With the recent volcano eruption in Iceland, major manufacturers with global suppliers have had to halt operations as flights were grounded throughout Europe. Earlier this year, an earthquake in Chile ground supply chains in the area, halting major food source supplies.
Can disaster planning really help prevent these supply chain disruptions? Are the risks associated with lean inventories worth the cost when operations are halted until supplies are re-stocked? Natural disasters like this, and even the current BP oil leak, can prompt manufacturers to look more closely at their master operating plans.
Predicting The Unpredictable
Paul Smith, VP, Transportation & Logistics, NPI, says that while natural disasters are extremely difficult to predict, all companies must develop contingency plans to help mitigate issues that obviously arrive during awkward and unpredictable times in business.
Smith points out that clearly outlining contingency plans can send a message to customers that service will never be compromised, regardless of the situation.
“That may include having inventory in other parts of the globe that can be used to fulfill customer commitments. This, of course, comes with cost, but sends a strong message to customers that no matter what happens throughout the globe, the manufacturer is prepared for any situation, which can be the differential to the customer when it comes to choosing your products over the competition’s,” says Smith.
Earthquakes, tornadoes, and other natural disasters may be impossible to plan for, but having alternative shipping methods in place is just one example of how contingency plans can quickly solve logistical issues during a natural disaster with little effect on the rest of your operation, or your customer’s.
“In the case of the Iceland volcano, if it were to continue to erupt, the only contingency plans are to expand plans to truck as far south into lower Europe as possible and utilize southern Europe airports or to begin to increase dependence on ocean freight as a means,” says Paul Steiner, Director, Logistics, NPI.
The Just In Time Effect
But when an unavoidable disruption takes place, how can you ensure your supply chain maintains its high level of performance?
“There will be times when ensuring a high level of performance may not be possible. Contingency planning is a financial exercise that balances service with costs. In order to develop full contingency plans, you would have to maintain large inventory levels. You would have to balance safety stock, increase lead times, inventory hold costs and transportation costs,” says Steiner.
But with more manufacturers adopting just-in-time inventories, a supply chain disruption can have a domino effect on the entire operation. However, risks can be minimized and JIT inventory works very well the majority of the time.
“The risks come when there are large disruptions in the supply chain. Because you have planned for lean inventory, any adverse change in the market would have a larger effect on your business model because of the lack of inventory,” says Steiner.
Steiner notes that manufacturers must learn to balance safety stock and additional inventory carrying costs versus transportation mode expenses. Balancing your express shipments and smaller lots versus economy shipments and bulk lots is also important.
“It is a constant balance between flexibility, delivery reliability (most susceptible to disruptions), lead time and inventory levels,” he says.
Location, Location, Location
And when planning for a continuous supply chain, consider where your suppliers are located, vary them where possible, or find suppliers that can ship from other locations in the event of a disruption.
---*---
SHORT EXERCISE A:
Echo the entries line for line, starting at the first one and ending with the line that contains "family: Sciuridae", both ends included.

RECORDED DATA:
---*---
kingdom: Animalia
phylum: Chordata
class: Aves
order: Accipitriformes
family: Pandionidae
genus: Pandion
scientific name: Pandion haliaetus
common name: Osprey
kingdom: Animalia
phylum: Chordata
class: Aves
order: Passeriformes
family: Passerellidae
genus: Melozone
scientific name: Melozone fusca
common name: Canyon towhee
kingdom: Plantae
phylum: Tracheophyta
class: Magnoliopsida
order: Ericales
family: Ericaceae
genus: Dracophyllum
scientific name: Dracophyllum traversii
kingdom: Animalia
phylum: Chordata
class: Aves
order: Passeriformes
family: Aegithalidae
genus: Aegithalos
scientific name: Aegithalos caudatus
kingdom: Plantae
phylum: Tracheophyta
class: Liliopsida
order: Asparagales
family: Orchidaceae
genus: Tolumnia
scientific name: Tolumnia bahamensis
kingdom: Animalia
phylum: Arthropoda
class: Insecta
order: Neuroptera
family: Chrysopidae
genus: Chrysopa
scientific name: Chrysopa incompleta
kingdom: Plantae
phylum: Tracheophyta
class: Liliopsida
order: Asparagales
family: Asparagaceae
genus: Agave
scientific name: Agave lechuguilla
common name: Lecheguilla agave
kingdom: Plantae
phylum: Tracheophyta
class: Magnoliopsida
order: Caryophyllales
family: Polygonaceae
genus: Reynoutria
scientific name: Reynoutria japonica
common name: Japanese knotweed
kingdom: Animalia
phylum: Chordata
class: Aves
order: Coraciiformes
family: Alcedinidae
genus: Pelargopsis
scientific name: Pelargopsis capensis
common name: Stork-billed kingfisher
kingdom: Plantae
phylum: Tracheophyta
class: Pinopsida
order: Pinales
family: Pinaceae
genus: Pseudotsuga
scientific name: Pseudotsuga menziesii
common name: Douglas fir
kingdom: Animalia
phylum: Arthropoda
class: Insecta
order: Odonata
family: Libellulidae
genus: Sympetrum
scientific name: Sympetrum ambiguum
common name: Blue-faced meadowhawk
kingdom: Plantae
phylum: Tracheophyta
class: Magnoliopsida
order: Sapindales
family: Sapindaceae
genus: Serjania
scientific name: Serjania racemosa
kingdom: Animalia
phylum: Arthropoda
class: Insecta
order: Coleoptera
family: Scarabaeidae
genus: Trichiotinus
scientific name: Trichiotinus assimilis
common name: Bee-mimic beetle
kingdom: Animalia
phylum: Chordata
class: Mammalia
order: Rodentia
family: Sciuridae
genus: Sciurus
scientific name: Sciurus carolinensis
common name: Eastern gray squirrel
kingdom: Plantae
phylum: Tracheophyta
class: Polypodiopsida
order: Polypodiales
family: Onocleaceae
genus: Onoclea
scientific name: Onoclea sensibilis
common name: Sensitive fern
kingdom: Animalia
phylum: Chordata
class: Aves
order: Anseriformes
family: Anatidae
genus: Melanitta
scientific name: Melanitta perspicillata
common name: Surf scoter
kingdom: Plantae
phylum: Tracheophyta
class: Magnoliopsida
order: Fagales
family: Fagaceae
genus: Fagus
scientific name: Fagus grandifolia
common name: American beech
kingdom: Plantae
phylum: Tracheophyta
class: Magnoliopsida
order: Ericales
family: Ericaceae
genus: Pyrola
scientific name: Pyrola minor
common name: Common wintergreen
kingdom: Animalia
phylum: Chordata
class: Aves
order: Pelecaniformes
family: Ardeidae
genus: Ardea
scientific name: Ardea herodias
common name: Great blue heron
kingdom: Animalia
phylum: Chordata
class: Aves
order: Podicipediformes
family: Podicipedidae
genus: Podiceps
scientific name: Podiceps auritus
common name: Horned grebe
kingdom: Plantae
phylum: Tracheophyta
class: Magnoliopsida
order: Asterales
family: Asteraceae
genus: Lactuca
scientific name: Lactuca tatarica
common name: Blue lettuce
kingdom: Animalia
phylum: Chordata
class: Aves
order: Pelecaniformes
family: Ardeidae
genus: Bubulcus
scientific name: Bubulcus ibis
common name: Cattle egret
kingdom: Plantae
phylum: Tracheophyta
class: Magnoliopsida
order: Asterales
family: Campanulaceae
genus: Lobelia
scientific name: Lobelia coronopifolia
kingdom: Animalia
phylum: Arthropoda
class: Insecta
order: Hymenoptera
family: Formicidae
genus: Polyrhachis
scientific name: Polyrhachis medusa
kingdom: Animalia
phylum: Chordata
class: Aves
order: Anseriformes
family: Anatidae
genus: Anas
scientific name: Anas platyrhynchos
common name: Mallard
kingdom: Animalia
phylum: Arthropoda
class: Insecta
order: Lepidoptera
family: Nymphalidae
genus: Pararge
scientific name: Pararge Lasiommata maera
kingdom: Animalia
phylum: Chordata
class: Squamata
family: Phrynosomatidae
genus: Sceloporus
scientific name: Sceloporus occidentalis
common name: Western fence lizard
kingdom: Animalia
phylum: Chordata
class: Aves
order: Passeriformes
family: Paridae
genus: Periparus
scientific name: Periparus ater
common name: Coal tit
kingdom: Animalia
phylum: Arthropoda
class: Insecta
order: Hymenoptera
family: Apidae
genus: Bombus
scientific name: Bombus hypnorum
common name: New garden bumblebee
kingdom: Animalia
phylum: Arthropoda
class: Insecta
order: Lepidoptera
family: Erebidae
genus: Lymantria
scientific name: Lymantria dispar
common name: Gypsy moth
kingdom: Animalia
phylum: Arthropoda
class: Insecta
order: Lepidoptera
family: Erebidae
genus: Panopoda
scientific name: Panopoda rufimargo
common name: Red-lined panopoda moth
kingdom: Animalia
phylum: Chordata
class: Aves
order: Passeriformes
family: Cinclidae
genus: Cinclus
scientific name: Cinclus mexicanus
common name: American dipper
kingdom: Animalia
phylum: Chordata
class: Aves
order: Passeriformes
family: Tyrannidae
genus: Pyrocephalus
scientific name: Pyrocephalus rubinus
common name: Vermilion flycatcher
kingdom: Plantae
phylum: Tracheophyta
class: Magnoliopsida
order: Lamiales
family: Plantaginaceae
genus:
---*---
SHORT EXERCISE B:
Rewrite the stretch of the supply chain article from "With the recent" through "food source supplies.", putting "Peru" in place of "Chile".

RIGHT ANSWER A:
kingdom: Animalia
phylum: Chordata
class: Aves
order: Accipitriformes
family: Pandionidae
genus: Pandion
scientific name: Pandion haliaetus
common name: Osprey
kingdom: Animalia
phylum: Chordata
class: Aves
order: Passeriformes
family: Passerellidae
genus: Melozone
scientific name: Melozone fusca
common name: Canyon towhee
kingdom: Plantae
phylum: Tracheophyta
class: Magnoliopsida
order: Ericales
family: Ericaceae
genus: Dracophyllum
scientific name: Dracophyllum traversii
kingdom: Animalia
phylum: Chordata
class: Aves
order: Passeriformes
family: Aegithalidae
genus: Aegithalos
scientific name: Aegithalos caudatus
kingdom: Plantae
phylum: Tracheophyta
class: Liliopsida
order: Asparagales
family: Orchidaceae
genus: Tolumnia
scientific name: Tolumnia bahamensis
kingdom: Animalia
phylum: Arthropoda
class: Insecta
order: Neuroptera
family: Chrysopidae
genus: Chrysopa
scientific name: Chrysopa incompleta
kingdom: Plantae
phylum: Tracheophyta
class: Liliopsida
order: Asparagales
family: Asparagaceae
genus: Agave
scientific name: Agave lechuguilla
common name: Lecheguilla agave
kingdom: Plantae
phylum: Tracheophyta
class: Magnoliopsida
order: Caryophyllales
family: Polygonaceae
genus: Reynoutria
scientific name: Reynoutria japonica
common name: Japanese knotweed
kingdom: Animalia
phylum: Chordata
class: Aves
order: Coraciiformes
family: Alcedinidae
genus: Pelargopsis
scientific name: Pelargopsis capensis
common name: Stork-billed kingfisher
kingdom: Plantae
phylum: Tracheophyta
class: Pinopsida
order: Pinales
family: Pinaceae
genus: Pseudotsuga
scientific name: Pseudotsuga menziesii
common name: Douglas fir
kingdom: Animalia
phylum: Arthropoda
class: Insecta
order: Odonata
family: Libellulidae
genus: Sympetrum
scientific name: Sympetrum ambiguum
common name: Blue-faced meadowhawk
kingdom: Plantae
phylum: Tracheophyta
class: Magnoliopsida
order: Sapindales
family: Sapindaceae
genus: Serjania
scientific name: Serjania racemosa
kingdom: Animalia
phylum: Arthropoda
class: Insecta
order: Coleoptera
family: Scarabaeidae
genus: Trichiotinus
scientific name: Trichiotinus assimilis
common name: Bee-mimic beetle
kingdom: Animalia
phylum: Chordata
class: Mammalia
order: Rodentia
family: Sciuridae

RIGHT ANSWER B:
With the recent volcano eruption in Iceland, major manufacturers with global suppliers have had to halt operations as flights were grounded throughout Europe. Earlier this year, an earthquake in Peru ground supply chains in the area, halting major food source supplies.